The Trip You Cancelled and the Goat Farm You Saved
What happened
My friends planned a road trip to Kashmir. I wanted to join them but then i got cold feet with current iran war situation and increased flight prices and uncertainty.
You don't cancel the car rental. It's too much effort, and the app is a labyrinth of disclaimers. You get an automated email confirming your Toyota Innova is reserved for pickup at Delhi airport at 5:30 a.m. on the 14th. You archive it. The car gets picked up. By someone else.
This is how you learn about identity theft. It's low-stakes, bizarre identity theft, focused entirely on budget travel logistics. Over the next eight months, someone using a variation of your name books a guided trek in Uttarakhand, reserves two nights at a homestay in Coorg, and places a non-refundable deposit on a pottery workshop in Pondicherry. You field calls from confused proprietors. You explain. You become a spectral presence in India's boutique tourism sector.
The man who runs the Pondicherry workshop, a Belgian expat named Luc, is the first to not hang up in frustration. He listens. He says, "This is very strange." He offers to mail you the lump of clay your doppelgänger paid for, as a courtesy. You give him your office address. The package arrives. Inside is five kilograms of grey clay wrapped in burlap and a note that reads, in elegant script, *"For the hands, when the mind is elsewhere."* You leave it under your desk.

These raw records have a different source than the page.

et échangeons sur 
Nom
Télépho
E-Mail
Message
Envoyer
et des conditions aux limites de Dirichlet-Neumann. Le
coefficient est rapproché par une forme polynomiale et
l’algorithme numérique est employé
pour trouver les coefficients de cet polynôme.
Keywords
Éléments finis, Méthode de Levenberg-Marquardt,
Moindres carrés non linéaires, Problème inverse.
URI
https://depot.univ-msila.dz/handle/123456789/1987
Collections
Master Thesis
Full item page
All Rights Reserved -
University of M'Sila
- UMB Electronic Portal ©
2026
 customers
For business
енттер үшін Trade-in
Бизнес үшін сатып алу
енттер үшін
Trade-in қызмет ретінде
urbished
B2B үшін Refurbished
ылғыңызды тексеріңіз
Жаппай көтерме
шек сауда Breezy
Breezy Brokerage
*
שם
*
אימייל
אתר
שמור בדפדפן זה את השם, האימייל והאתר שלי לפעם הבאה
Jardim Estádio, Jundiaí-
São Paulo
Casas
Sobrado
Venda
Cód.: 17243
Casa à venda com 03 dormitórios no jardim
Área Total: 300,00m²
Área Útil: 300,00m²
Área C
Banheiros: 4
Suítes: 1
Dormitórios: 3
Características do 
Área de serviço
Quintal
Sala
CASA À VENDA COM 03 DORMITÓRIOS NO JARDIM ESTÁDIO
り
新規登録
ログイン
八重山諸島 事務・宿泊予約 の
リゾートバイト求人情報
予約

The ripple is administrative. You get a new PAN card. You spend four hours on hold with a customer service line for a bus-booking platform you've never used. Your friends' Kashmir photos are all misty mountains and shikara rides. Your own adventure is a folder of emailed invoices and case numbers. In November, a charge appears for a "Goat Wellness Retreat" in rural Maharashtra. This one you contest successfully. The owner, a woman named Priya, calls to apologize for the system error. Her voice is weary. You talk for twenty minutes. She tells you about the goats, about how the retreat isn't selling. You mention the clay under your desk.
The echo is a tax deduction. Priya, desperate for any legitimate business, registers her goat farm as an artisanal clay and livestock experience. You consult, remotely, on the website copy. You write off the consultancy fees against the fraudulent charges. Your accountant raises an eyebrow but allows it. You never meet Priya. You never touch the clay. The last fraudulent booking is for a monsoon cycling tour in Kerala. You let the confirmation email sit in your inbox. You don't call. You let it happen.
The rain in Kerala is apparently magnificent.